# 任務 A
根據下方關於美聯儲議息會議的文章,列出美聯儲修改9月份SEP時調整的每一項預測,並註明是上調還是下調。
# 任務 B
對照下方關於美聯儲議息會議的文章,判斷以下各句是否與文章相符。每句回答「是」或「否」,並原文引出判斷依據。
(i) 聯邦基金利率下調後位於4.25%-4.5%的區間。
(ii) 本次會議加快了縮表節奏。
(iii) 文章提到地產因高利率而表現疲弱。

# 所附文章
········

央行的真話與假話

12月18日,美聯儲12月份的議息會議決議公佈。

聯邦基金利率下調了25個基點,來到4.25%-4.5%的區間,縮表節奏與上次議息會議一樣,每週減持250億美元的國債和350億抵押貸款支持債券(MBS)。

在會議聲明之後,鮑威爾在答記者問中,釋放了進一步的信號。

和9月份大幅度降息50個基點的時候不同,現在美聯儲重新選擇信任美國經濟的韌性,相信未來兩年美國經濟繼續以穩健的速度擴張,雖然地產因爲高利率而表現疲弱,但消費、設備和無形資產投資都開始回升。

在這樣的經濟狀況下,相比9月份的預測,美聯儲認爲,未來2年美國的失業率將會保持目前的良好數據,但可能會有更高的通脹率,用鮑主席慣常的自誇的話來說:

“通脹在過去兩年中顯著緩解,但仍高於2%的目標;住房成本正在穩步下降;不需要進一步的放鬆來將通脹降到2%;可能還需要1-2年的時間實現2%的目標。”

基於以上預測,美聯儲大幅度的修改了9月份的SEP(經濟預測摘要),擡高了美國未來2年的實際經濟增速和核心PCE通脹率預測,而下調了未來兩年的失業率和降息幅度預測。

········

# 原始資料
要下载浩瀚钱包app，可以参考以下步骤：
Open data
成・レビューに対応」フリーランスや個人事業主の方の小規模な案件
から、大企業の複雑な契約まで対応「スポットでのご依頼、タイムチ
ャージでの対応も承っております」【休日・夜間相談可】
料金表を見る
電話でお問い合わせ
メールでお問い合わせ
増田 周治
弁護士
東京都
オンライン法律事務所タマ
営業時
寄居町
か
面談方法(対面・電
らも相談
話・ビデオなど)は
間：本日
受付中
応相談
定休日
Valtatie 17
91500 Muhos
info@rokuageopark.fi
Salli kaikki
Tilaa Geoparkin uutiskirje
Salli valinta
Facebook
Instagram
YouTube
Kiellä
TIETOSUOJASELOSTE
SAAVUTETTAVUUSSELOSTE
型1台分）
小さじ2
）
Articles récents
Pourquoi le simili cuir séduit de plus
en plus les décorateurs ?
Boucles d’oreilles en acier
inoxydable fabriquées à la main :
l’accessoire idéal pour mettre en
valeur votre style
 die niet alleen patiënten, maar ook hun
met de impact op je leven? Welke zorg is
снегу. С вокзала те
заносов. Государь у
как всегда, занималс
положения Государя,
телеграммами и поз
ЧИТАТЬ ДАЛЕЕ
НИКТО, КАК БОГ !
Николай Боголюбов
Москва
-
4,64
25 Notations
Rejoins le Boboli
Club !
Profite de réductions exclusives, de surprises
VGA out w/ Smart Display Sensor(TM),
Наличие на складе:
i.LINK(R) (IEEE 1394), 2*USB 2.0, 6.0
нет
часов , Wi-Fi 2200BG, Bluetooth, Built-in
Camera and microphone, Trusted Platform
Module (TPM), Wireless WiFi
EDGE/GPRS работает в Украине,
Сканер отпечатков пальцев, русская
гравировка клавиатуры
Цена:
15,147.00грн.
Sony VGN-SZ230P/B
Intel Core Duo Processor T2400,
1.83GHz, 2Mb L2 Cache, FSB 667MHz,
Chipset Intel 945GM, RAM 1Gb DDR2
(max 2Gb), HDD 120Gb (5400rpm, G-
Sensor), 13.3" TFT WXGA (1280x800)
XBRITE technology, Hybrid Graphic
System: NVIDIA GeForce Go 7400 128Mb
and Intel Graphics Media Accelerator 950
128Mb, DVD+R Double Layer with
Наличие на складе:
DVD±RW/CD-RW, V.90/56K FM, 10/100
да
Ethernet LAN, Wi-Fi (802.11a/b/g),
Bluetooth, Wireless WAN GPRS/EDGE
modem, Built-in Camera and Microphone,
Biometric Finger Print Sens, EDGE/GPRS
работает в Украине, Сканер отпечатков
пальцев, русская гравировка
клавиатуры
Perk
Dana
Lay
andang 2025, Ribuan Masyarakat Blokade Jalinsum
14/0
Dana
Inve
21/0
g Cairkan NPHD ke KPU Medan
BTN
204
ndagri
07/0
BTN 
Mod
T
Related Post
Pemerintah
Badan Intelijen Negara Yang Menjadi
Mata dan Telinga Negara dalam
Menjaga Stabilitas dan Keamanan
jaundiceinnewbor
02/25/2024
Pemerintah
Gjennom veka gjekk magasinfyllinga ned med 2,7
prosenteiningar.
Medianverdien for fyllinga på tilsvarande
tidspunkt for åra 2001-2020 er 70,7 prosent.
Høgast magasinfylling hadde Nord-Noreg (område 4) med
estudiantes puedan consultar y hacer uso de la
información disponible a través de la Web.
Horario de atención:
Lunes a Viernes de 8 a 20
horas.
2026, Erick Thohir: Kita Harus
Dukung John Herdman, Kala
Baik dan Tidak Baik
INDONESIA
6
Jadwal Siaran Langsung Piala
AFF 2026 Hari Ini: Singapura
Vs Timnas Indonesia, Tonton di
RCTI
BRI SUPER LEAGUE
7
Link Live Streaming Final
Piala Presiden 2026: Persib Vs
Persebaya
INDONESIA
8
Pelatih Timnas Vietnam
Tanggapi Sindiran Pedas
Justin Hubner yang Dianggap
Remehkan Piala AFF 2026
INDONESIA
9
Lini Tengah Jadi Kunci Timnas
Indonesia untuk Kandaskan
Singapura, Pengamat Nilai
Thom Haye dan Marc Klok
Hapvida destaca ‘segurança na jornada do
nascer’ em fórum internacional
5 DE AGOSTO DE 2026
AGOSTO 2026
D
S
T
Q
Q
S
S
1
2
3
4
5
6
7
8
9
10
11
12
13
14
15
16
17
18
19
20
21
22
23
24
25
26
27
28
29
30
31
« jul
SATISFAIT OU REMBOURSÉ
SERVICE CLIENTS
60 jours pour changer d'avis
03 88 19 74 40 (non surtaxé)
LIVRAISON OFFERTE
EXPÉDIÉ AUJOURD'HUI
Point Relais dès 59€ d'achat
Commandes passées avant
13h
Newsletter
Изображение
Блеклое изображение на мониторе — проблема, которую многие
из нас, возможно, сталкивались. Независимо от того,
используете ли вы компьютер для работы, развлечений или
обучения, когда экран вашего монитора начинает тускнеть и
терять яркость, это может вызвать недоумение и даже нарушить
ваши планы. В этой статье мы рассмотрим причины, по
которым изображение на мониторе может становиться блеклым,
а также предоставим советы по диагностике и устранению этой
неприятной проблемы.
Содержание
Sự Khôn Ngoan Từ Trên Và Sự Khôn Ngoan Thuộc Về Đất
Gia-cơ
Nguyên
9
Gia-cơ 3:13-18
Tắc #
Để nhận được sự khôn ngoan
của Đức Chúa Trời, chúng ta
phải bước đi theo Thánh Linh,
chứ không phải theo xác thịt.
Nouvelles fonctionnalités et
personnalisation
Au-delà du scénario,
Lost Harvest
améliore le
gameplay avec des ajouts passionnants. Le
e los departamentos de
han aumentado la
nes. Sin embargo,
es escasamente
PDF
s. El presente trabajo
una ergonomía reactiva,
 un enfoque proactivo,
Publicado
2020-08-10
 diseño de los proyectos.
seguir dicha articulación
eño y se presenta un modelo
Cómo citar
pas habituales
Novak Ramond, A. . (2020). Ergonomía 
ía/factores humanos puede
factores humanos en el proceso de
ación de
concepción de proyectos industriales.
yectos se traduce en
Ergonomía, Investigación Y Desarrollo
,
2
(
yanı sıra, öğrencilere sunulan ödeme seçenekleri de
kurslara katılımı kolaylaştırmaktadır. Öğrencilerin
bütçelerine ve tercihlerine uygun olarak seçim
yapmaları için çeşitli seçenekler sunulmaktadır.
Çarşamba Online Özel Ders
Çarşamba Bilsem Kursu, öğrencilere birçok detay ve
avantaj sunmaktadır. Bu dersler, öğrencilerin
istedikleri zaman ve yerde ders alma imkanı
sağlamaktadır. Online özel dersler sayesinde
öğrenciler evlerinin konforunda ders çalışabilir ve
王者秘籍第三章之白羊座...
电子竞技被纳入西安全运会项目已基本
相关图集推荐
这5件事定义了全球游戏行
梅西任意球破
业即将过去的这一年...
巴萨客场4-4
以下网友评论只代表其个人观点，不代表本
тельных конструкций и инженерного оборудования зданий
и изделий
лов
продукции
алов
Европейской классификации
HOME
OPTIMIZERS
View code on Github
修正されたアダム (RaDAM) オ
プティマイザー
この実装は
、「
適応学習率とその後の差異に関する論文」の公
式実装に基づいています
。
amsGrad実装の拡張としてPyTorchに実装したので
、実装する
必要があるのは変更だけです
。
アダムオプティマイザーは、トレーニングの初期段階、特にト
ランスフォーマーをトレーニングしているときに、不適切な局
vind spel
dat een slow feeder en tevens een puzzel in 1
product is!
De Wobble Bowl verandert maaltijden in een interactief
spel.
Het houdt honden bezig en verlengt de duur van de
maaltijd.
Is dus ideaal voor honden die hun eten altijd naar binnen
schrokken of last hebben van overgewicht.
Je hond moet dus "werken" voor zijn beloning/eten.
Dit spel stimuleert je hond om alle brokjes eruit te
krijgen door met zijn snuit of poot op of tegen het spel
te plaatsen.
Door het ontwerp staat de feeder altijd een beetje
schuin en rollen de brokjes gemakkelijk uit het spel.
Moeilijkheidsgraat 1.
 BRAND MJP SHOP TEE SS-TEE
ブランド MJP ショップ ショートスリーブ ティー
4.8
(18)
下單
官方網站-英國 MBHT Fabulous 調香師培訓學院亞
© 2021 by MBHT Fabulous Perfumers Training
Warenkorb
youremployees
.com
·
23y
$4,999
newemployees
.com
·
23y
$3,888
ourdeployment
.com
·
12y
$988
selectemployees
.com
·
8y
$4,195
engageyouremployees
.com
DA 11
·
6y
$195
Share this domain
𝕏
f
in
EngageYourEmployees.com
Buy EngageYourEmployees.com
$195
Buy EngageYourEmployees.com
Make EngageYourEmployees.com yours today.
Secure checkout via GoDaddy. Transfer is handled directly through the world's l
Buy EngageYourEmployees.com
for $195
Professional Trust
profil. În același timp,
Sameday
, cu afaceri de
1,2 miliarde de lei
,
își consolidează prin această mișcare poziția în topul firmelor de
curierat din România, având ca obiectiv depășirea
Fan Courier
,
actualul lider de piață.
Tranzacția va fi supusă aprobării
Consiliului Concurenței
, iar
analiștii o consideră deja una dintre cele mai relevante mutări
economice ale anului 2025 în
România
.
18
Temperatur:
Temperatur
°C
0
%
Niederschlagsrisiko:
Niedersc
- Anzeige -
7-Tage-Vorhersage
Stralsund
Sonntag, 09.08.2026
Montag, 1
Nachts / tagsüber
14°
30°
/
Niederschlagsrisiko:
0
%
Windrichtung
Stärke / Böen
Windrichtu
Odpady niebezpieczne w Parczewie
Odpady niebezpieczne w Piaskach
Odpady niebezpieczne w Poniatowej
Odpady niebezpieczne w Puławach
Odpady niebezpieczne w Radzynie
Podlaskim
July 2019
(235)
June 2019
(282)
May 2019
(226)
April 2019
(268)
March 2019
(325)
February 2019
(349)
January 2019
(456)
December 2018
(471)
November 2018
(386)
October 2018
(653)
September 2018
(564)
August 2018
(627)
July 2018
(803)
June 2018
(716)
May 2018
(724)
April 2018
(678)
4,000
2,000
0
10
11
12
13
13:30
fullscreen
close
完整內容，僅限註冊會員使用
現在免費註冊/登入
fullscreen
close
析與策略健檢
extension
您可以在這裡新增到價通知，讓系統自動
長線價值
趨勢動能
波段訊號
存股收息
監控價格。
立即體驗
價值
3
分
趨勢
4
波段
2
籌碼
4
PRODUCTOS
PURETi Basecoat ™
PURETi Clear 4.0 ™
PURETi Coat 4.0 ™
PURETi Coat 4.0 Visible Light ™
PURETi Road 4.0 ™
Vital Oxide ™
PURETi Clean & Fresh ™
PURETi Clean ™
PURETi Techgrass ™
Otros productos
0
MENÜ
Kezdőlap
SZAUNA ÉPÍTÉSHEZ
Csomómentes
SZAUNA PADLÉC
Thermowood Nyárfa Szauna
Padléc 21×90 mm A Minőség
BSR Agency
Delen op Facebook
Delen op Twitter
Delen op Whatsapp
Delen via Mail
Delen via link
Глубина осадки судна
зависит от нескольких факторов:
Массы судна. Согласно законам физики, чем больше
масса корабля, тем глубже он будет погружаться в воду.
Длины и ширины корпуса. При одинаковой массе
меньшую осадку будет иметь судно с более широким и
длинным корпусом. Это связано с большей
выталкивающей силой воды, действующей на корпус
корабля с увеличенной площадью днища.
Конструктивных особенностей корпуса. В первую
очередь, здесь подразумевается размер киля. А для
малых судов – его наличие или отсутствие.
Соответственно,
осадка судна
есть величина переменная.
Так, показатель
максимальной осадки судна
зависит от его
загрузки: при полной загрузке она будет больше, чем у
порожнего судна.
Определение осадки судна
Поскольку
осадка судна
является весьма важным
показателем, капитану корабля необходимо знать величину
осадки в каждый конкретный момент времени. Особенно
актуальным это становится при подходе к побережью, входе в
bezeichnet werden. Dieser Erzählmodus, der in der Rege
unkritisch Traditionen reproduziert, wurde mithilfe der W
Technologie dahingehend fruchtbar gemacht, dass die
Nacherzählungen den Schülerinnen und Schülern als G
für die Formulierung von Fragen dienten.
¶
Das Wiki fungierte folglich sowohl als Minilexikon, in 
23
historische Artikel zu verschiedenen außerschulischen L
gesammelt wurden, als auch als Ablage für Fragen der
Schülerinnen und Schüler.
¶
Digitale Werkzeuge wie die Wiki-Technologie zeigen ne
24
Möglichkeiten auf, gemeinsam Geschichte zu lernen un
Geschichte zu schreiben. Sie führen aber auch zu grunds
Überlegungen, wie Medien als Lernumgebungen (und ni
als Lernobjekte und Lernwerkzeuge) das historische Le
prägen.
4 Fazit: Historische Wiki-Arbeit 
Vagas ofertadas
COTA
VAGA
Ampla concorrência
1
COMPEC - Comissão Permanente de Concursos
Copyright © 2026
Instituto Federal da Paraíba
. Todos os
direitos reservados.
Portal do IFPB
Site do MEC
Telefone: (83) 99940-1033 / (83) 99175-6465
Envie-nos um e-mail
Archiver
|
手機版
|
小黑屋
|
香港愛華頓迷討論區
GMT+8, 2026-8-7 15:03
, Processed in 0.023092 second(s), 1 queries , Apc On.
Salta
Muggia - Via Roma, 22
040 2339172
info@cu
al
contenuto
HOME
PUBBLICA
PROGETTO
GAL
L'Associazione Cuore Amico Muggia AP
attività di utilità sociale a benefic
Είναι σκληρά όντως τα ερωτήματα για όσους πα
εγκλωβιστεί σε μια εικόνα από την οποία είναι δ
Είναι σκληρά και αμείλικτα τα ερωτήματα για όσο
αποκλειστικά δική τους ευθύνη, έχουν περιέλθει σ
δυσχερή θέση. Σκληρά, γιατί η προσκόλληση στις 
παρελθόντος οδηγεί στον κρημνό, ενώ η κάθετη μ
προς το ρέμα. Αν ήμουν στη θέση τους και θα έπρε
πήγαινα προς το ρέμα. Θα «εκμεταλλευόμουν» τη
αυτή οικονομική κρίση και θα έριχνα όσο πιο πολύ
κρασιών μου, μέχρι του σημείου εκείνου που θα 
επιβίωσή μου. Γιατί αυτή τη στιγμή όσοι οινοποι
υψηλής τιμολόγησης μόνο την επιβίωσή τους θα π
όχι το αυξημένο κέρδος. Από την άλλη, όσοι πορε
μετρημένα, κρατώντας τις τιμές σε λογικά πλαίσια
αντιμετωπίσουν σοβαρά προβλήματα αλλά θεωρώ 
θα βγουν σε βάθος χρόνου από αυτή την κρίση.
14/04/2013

········

# 書面回答 A
- 未來2年的實際經濟增速:上調
- 未來2年的核心PCE通脹率:上調
- 未來兩年的失業率:下調
- 未來兩年的降息幅度:下調

# 書面回答 B
(i) 是。「聯邦基金利率下調了25個基點,來到4.25%-4.5%的區間」
(ii) 否。「縮表節奏與上次議息會議一樣」
(iii) 是。「雖然地產因爲高利率而表現疲弱」